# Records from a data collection
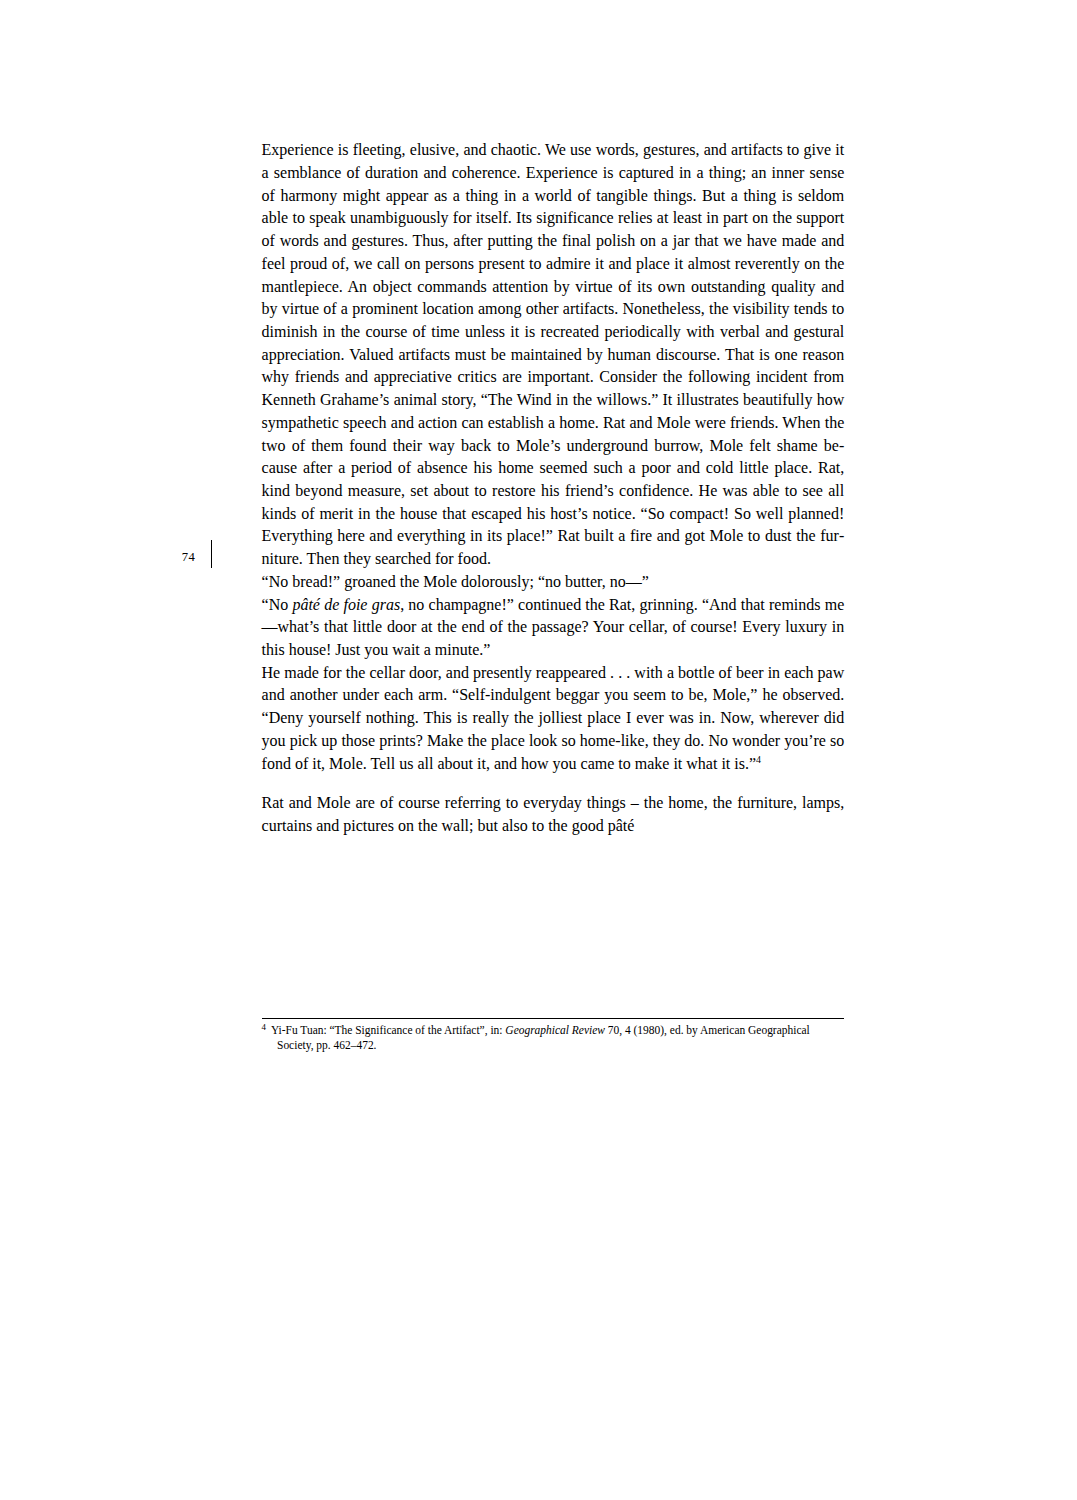74
Experience is fleeting, elusive, and chaotic. We use words, gestures, and artifacts to give it a semblance of duration and coherence. Experience is captured in a thing; an inner sense of harmony might appear as a thing in a world of tangible things. But a thing is seldom able to speak unambiguously for itself. Its significance relies at least in part on the support of words and gestures. Thus, after putting the final polish on a jar that we have made and feel proud of, we call on persons present to admire it and place it almost reverently on the mantlepiece. An object commands attention by virtue of its own outstanding quality and by virtue of a prominent location among other artifacts. Nonetheless, the visibility tends to diminish in the course of time unless it is recreated periodically with verbal and gestural appreciation. Valued artifacts must be maintained by human discourse. That is one reason why friends and appreciative critics are important. Consider the following incident from Kenneth Grahame’s animal story, “The Wind in the willows.” It illustrates beautifully how sympathetic speech and action can establish a home. Rat and Mole were friends. When the two of them found their way back to Mole’s underground burrow, Mole felt shame because after a period of absence his home seemed such a poor and cold little place. Rat, kind beyond measure, set about to restore his friend’s confidence. He was able to see all kinds of merit in the house that escaped his host’s notice. “So compact! So well planned! Everything here and everything in its place!” Rat built a fire and got Mole to dust the furniture. Then they searched for food.
“No bread!” groaned the Mole dolorously; “no butter, no—”
“No pâté de foie gras, no champagne!” continued the Rat, grinning. “And that reminds me—what’s that little door at the end of the passage? Your cellar, of course! Every luxury in this house! Just you wait a minute.”
He made for the cellar door, and presently reappeared . . . with a bottle of beer in each paw and another under each arm. “Self-indulgent beggar you seem to be, Mole,” he observed. “Deny yourself nothing. This is really the jolliest place I ever was in. Now, wherever did you pick up those prints? Make the place look so home-like, they do. No wonder you’re so fond of it, Mole. Tell us all about it, and how you came to make it what it is.”4
Rat and Mole are of course referring to everyday things – the home, the furniture, lamps, curtains and pictures on the wall; but also to the good pâté
4 Yi-Fu Tuan: “The Significance of the Artifact”, in: Geographical Review 70, 4 (1980), ed. by American Geographical Society, pp. 462–472.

# Assignment
Write out the lines of the records exactly, starting at the one holding "groaned the Mole" and ending with the last line, and include no others.

# Solution
“No bread!” groaned the Mole dolorously; “no butter, no—”
“No pâté de foie gras, no champagne!” continued the Rat, grinning. “And that reminds me—what’s that little door at the end of the passage? Your cellar, of course! Every luxury in this house! Just you wait a minute.”
He made for the cellar door, and presently reappeared . . . with a bottle of beer in each paw and another under each arm. “Self-indulgent beggar you seem to be, Mole,” he observed. “Deny yourself nothing. This is really the jolliest place I ever was in. Now, wherever did you pick up those prints? Make the place look so home-like, they do. No wonder you’re so fond of it, Mole. Tell us all about it, and how you came to make it what it is.”4
Rat and Mole are of course referring to everyday things – the home, the furniture, lamps, curtains and pictures on the wall; but also to the good pâté
4 Yi-Fu Tuan: “The Significance of the Artifact”, in: Geographical Review 70, 4 (1980), ed. by American Geographical Society, pp. 462–472.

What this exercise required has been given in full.